“I honestly think the next guy they choose will be someone the players want,” Couples said.
Couples revealed that he’d already had a conversation with PGA of America CEO Pete Bevacqua about the vacant Ryder Cup captaincy and he planned to talk to the association’s president, Derek Sprague, within a few days.
That meeting doesn’t seem likely to happen now. Or, if it does it will be short.
There is no question Love is the quintessential “players’ captain.” Remember, this is the same man who received almost universal support from the rank-and-file after the team blew a four-point lead heading into Sunday singles in 2012.
“You cannot put that on him; if anything, it was me,” Mickelson said in 2012.
“I've got 11 guys, I've got a captain, I've got four assistants that I know will pat me on the back; that know how I feel, understand how I feel. You know, we came here as a team. We wanted to win the Ryder Cup as a team, and we didn't do it, but we are going to leave here in the same fashion,” Furyk said.
Without dredging through fresh wounds, it’s safe to say last year’s captain, Tom Watson, didn’t enjoy the same level of support, which goes a long way to explaining why the PGA seems bent on giving Love a match-play mulligan.
While Couples and Paul Azinger seemed to be the clubhouse leaders to captain the next U.S. team, given the intensity of the last few task force meetings, in retrospect it’s easy to make the leap to Love to lead the next American squad.
But what also can’t be ignored is Love’s own emotions regarding the biennial matches. This is, after all, the same man who didn’t want to be involved in the last matches because of the bitter Medinah memories he would represent.
“After Wales (2010 Ryder Cup), I said I’d be an all-time assistant captain,” Love said in September. “I’ll do whatever you guys want me to do. If they said come open boxes in the storage room I’d do it, because it’s fun. [But] sitting out in front and doing all that part, I enjoyed it but ...”
It’s also worth pointing out that Love is currently in the running for chairman of the PGA Tour’s Players Advisory Council, a position that will lead to a three-year term on the policy board if he’s elected.
Never mind that if elected to PAC chair Love will be 54 years old by the time he is finished serving or that it will be his fifth term on the policy board. When asked about his nomination at Torrey Pines earlier this month Love explained that he felt it was his duty to serve on the board to help ease the transition to a new Tour commissioner, which seems likely to occur next year.
It’s not a stretch to see this most recent news in a similar light. The PGA of America needs results and Love likely feels an obligation to provide . . well, redemption.
Love was clearly the players’ choice, but for everyone else outside the circle of “11,” he will be a curious selection. Following months of meetings and media scrutiny, the PGA decided its best option was to circle back around and give Love a second act.
The task force was supposed to provide answers. The task force was intended to create a blueprint for future success.
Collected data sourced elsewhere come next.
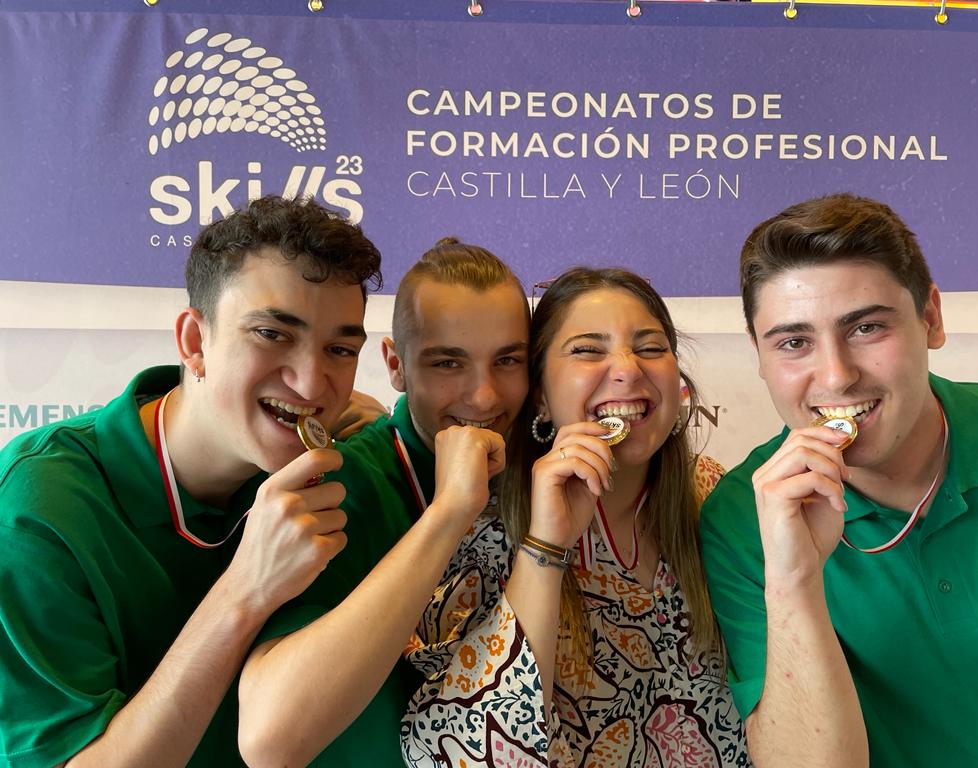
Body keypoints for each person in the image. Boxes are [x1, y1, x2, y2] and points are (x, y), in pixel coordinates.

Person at [0, 195, 383, 766]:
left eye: (339, 349)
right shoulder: (41, 507)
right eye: (273, 334)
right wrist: (245, 591)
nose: (312, 383)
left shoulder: (332, 468)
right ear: (194, 342)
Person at [700, 193, 978, 767]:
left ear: (931, 319)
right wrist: (794, 579)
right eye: (794, 342)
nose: (836, 375)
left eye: (867, 328)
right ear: (759, 354)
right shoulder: (739, 516)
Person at [402, 267, 749, 767]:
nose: (628, 369)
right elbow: (462, 755)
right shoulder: (481, 530)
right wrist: (545, 549)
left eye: (650, 347)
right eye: (588, 350)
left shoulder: (714, 495)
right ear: (539, 393)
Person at [236, 238, 531, 767]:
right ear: (395, 363)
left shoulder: (543, 479)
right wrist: (448, 514)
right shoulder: (337, 486)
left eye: (508, 360)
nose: (484, 397)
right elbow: (268, 742)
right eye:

Instead, the “11” dusted off the status quo and created a succession plan.
Your scribe covered Love’s first captaincy extensively. It was an intense two years of detailed planning, which was perfect for Love’s Type A personality. His match mea cupla will be no different.
What changes this time will be the scrutiny. The golf world expected something dramatic, something revolutionary. Instead, they got something borrowed and bruised.
Love was a very good captain in 2012, but we just don’t know if he can do any better and, make no mistake, the scrutiny this time around will be much more intense.